Leurs partenaires sur le terrain au Macha Research Trust, ainsi que leurs partenaires en Éthiopie et dans d'autres pays en dehors de l'Afrique, ont un rôle essentiel à jouer, explique M. McMeniman. "L'une de nos priorités est de renforcer notre engagement, en travaillant à leurs côtés, pour créer des filières accélérées afin de faire passer les innovations du laboratoire au terrain."

"C'est très excitant pour les scientifiques zambiens qui travaillent sur le projet, qui non seulement améliorent leurs compétences, mais influencent potentiellement la politique qui peut rapprocher le continent de l'élimination de cette menace majeure pour la santé publique", déclare le chercheur Limonty Simubali, du Macha Research Trust, qui est basé dans la communauté.

En collaboration avec l'hôpital et la communauté, l'association a obtenu des améliorations significatives en matière de santé et de bien-être dans la région. L'incidence du paludisme à Macha a diminué de plus de 95 %.

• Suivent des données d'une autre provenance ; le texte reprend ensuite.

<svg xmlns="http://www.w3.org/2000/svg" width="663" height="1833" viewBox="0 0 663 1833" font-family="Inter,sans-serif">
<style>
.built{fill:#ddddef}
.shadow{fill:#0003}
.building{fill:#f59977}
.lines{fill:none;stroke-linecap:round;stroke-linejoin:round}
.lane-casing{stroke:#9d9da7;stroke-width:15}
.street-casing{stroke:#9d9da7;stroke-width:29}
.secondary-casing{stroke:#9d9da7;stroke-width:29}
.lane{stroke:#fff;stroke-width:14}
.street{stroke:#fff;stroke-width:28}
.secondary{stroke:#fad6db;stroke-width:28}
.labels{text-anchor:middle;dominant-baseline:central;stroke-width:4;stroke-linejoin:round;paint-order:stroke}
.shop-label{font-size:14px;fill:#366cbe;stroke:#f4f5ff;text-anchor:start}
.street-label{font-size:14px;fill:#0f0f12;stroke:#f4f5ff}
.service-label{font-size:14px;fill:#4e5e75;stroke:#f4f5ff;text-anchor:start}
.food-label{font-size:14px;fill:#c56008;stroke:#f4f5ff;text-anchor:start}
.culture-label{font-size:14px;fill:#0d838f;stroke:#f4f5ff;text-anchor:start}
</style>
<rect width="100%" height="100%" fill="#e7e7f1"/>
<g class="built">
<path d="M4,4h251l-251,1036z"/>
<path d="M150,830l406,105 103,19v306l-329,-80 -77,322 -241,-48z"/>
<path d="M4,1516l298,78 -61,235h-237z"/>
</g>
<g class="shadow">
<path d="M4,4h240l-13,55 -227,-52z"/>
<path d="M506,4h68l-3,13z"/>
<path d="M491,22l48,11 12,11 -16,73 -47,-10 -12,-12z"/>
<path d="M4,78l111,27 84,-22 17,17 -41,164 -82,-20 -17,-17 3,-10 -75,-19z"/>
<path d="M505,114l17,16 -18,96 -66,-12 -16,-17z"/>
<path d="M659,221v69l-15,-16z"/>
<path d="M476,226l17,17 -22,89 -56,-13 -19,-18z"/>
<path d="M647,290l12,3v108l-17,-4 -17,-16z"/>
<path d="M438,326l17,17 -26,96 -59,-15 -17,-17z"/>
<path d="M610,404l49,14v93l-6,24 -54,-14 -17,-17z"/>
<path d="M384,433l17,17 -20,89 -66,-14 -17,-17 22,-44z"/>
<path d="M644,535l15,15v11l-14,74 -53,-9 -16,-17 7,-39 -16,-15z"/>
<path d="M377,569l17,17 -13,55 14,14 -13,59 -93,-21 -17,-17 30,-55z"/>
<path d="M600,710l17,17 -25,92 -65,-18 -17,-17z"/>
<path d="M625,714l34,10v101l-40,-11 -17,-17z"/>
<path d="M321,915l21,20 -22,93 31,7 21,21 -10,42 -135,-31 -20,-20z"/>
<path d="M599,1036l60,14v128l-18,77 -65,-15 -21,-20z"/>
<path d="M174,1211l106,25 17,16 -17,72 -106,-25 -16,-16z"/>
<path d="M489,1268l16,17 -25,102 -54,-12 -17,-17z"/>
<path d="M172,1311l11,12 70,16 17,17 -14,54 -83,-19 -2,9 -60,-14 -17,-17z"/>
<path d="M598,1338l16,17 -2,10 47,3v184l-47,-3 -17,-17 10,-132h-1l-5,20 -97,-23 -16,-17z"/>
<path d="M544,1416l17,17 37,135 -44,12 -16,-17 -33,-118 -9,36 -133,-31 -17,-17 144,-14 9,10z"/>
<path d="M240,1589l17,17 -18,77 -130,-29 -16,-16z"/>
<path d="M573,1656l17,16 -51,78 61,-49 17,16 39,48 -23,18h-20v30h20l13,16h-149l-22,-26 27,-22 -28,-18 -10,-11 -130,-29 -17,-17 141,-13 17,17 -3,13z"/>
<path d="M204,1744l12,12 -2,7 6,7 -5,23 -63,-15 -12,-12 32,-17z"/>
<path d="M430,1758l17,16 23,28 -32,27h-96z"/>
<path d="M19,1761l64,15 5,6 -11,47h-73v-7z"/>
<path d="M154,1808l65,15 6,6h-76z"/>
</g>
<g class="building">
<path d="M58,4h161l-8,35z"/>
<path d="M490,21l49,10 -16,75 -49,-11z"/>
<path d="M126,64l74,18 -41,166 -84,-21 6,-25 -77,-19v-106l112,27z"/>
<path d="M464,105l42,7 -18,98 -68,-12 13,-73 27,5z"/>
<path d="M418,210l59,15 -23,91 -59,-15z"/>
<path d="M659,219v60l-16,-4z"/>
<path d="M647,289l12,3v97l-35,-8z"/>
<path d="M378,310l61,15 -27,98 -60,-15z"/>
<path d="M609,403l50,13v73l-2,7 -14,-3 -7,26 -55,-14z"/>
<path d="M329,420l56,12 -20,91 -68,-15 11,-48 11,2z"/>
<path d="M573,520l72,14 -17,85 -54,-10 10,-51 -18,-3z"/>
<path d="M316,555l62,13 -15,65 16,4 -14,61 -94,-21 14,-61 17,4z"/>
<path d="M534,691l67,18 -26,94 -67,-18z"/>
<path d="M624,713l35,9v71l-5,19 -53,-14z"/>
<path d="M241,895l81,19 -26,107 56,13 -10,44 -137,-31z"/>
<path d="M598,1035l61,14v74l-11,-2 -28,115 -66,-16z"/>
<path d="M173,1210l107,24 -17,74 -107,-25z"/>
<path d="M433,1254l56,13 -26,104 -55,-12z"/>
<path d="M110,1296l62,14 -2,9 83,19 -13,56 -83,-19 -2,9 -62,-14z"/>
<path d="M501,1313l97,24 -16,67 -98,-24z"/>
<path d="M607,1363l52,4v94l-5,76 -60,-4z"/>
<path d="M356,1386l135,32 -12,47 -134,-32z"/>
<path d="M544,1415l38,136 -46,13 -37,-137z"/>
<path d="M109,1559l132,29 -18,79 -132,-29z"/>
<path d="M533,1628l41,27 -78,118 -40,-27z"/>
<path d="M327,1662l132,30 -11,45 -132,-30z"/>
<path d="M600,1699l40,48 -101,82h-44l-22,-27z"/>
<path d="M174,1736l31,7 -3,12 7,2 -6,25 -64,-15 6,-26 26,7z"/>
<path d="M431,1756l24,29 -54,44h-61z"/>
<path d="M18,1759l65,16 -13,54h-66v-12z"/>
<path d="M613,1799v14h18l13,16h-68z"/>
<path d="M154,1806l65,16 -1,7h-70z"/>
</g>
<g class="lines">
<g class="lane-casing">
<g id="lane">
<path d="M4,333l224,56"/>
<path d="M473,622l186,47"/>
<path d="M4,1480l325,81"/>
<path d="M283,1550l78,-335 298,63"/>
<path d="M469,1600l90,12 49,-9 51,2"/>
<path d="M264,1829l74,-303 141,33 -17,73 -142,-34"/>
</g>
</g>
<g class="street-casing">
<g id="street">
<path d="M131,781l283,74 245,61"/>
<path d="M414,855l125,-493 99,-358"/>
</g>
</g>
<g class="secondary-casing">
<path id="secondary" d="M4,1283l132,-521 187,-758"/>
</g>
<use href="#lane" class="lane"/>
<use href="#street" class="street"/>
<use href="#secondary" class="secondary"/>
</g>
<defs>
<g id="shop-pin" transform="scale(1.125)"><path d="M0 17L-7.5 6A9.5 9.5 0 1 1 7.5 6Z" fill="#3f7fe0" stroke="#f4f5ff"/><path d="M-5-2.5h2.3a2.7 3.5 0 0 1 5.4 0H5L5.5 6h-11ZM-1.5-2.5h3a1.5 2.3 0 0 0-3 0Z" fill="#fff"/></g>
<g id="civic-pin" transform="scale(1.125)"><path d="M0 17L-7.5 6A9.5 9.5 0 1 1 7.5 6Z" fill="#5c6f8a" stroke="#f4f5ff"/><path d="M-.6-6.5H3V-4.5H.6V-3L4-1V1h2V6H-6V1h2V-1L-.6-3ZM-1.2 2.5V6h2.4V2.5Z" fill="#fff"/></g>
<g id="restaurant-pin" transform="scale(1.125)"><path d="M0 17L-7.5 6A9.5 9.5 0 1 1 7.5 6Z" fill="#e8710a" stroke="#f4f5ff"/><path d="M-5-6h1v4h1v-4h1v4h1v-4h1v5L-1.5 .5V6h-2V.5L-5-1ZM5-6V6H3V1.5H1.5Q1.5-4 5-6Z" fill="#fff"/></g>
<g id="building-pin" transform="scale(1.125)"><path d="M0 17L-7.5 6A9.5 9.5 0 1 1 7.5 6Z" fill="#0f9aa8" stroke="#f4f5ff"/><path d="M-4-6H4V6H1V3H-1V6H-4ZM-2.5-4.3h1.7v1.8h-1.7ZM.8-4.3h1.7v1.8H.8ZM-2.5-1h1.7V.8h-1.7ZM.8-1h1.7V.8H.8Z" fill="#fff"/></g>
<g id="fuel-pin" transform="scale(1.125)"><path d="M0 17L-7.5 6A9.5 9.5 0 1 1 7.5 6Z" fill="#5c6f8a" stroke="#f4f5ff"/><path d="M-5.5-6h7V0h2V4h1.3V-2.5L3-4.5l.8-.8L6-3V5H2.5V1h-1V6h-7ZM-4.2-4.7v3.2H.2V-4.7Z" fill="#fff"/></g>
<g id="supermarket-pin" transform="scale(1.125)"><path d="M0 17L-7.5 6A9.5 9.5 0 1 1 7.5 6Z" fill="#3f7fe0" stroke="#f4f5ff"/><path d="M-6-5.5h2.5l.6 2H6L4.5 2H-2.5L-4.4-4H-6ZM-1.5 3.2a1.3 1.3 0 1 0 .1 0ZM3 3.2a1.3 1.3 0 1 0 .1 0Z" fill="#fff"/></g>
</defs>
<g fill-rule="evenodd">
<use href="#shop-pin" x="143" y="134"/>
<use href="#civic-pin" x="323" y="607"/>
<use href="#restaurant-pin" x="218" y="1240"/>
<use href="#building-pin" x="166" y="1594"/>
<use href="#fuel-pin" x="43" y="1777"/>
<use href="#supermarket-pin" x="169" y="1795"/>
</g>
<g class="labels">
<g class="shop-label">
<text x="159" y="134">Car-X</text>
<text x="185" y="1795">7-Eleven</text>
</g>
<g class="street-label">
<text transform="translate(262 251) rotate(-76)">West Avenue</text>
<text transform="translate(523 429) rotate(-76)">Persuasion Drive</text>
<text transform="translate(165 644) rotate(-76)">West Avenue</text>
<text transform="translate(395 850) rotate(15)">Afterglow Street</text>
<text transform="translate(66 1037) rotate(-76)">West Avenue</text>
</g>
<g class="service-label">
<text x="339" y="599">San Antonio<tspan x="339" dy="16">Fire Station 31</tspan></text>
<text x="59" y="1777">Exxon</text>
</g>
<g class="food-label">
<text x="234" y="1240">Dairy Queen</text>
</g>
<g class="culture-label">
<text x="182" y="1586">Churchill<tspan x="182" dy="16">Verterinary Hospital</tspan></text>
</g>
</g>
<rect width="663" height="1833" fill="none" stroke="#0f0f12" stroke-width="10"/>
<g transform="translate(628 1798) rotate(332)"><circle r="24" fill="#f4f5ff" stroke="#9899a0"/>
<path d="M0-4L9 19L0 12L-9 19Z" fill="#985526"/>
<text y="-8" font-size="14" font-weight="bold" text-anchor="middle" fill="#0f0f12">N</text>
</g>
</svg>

Pour Simubali, la chance de jouer un rôle dans la science qui pourrait contribuer à l'éradication du paludisme est "un énorme privilège". Bien qu'elle ne fasse pas partie des pays africains les plus touchés par le paludisme, cette maladie reste une cause importante de morbidité et de mortalité en Zambie.

"La cage d'envol est une expérience unique et passionnante, et la collaboration a offert d'excellentes possibilités de renforcement des capacités qui auront des répercussions sur la science en Zambie à l'avenir", déclare-t-il.